2. Pada praktikum ini dilakukan percobaan efek obat diuretik pada hewan coba
mencit yang dibagi menjadi 4 kelompok dan didapatkan volume urin pada
kelompok kontrol (Na CMC) sebesar 0,01 ml pada menit ke 30 dan 0,01 ml
pada menit ke 60. Pada kelompok furosemid didapatkan volume urin 0,35 ml
pada menit ke 30 dan 0,28 ml pada menit ke 60 sedangkan pada kelompok
HCT dan spironolakton tidak ada urin yang dihasilkan.
5.2 Saran
5.2.1 Saran Untuk Jurusan
Diharapkan fasilitas yang ada lebih diperhatikan. Pengadaan infrastruktur
seperti kursi, meja dan pendingin ruangan lebih dimaksimalkan.

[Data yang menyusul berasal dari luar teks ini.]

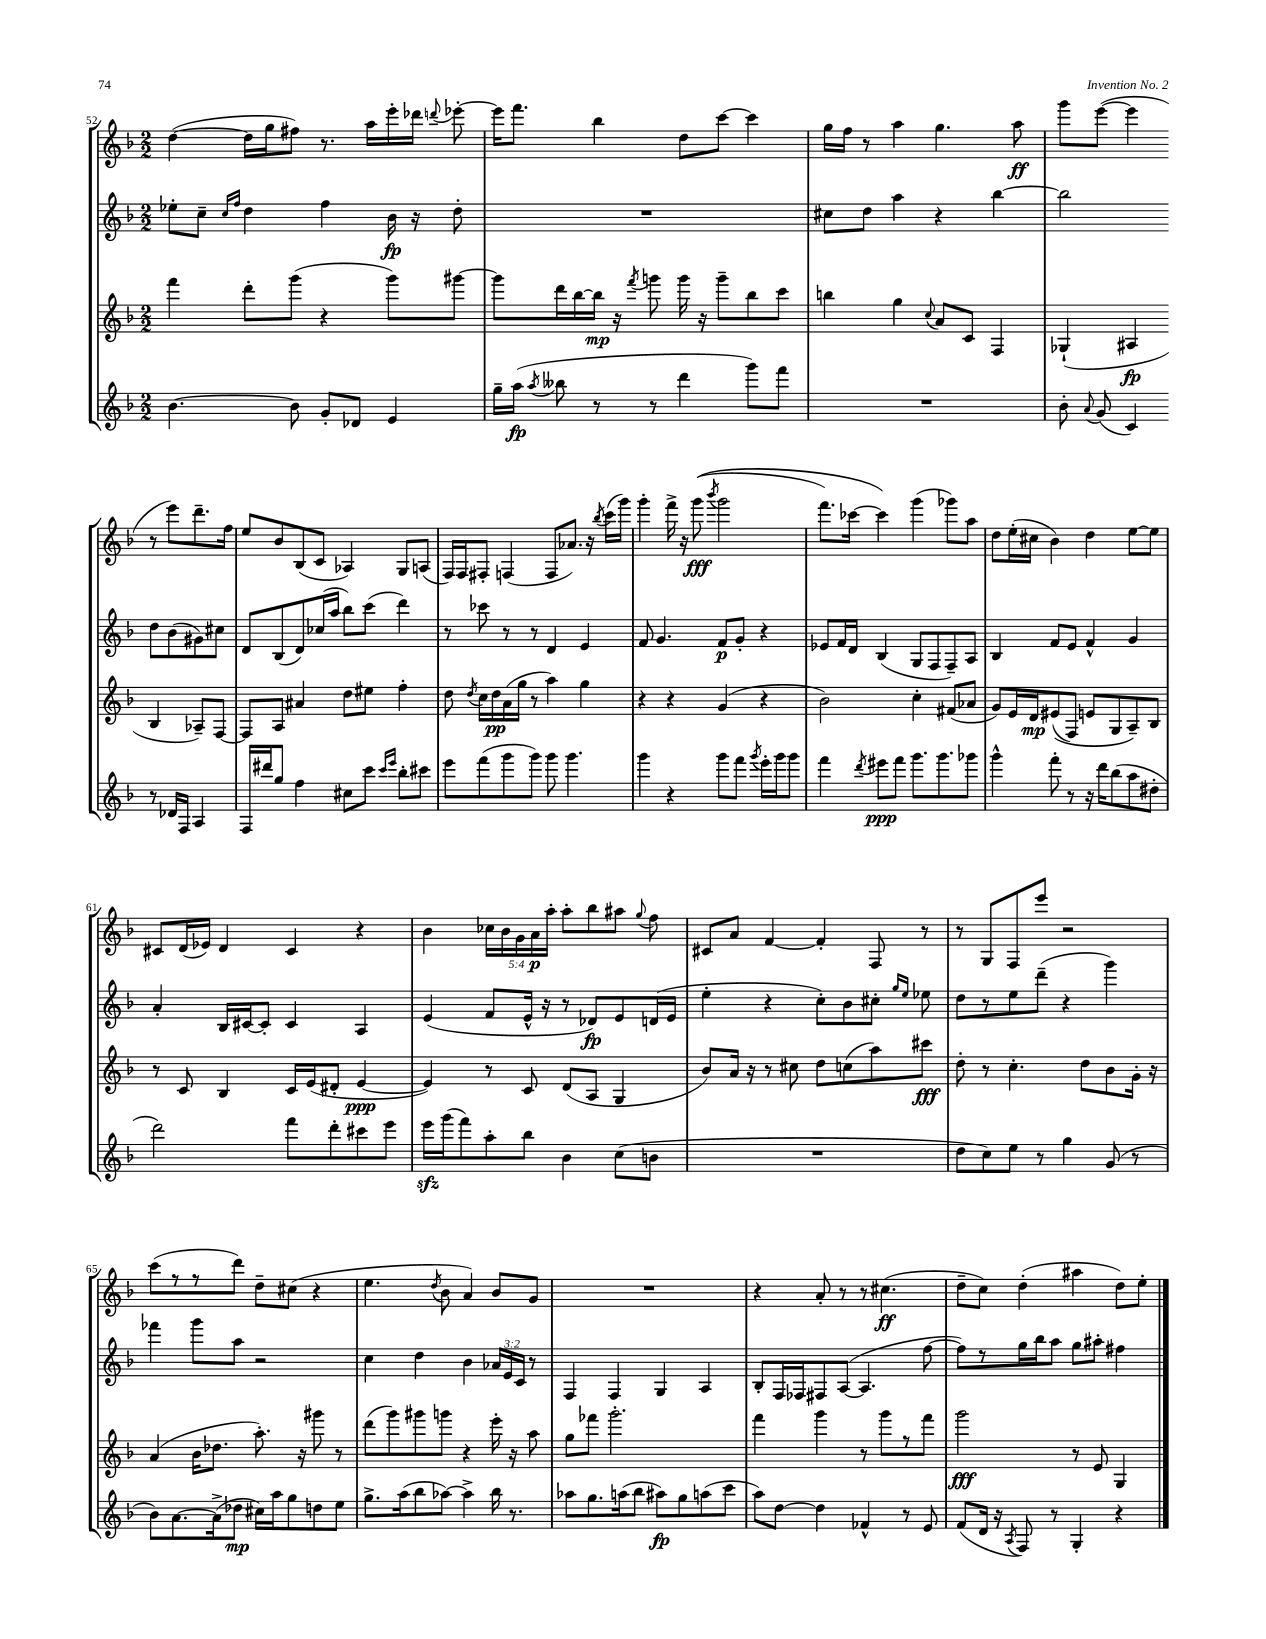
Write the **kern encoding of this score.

5.2.2 Saran Untuk Laboratorium
Diharapkan agar alat dan bahan yang ada di laboratorium sebaiknya dilengkapi
dan jumlahnya diperbanyak agar praktikum dapat berjalan dengan lebih efektif dan
efisien.
5.2.3 Saran Untuk Asisten
Pertahankan keakraban dan keramahan terhadap praktikan, agar keharmonisan
didalam laboratorium tetap terjaga.
5.2.4 Saran Untuk Praktikan
Diharapkan para praktikan memahami tahapan kerja yang akan dilakukan
sehingga praktikum dapat berjalan lancar dan mendapatkan hasil maksimal.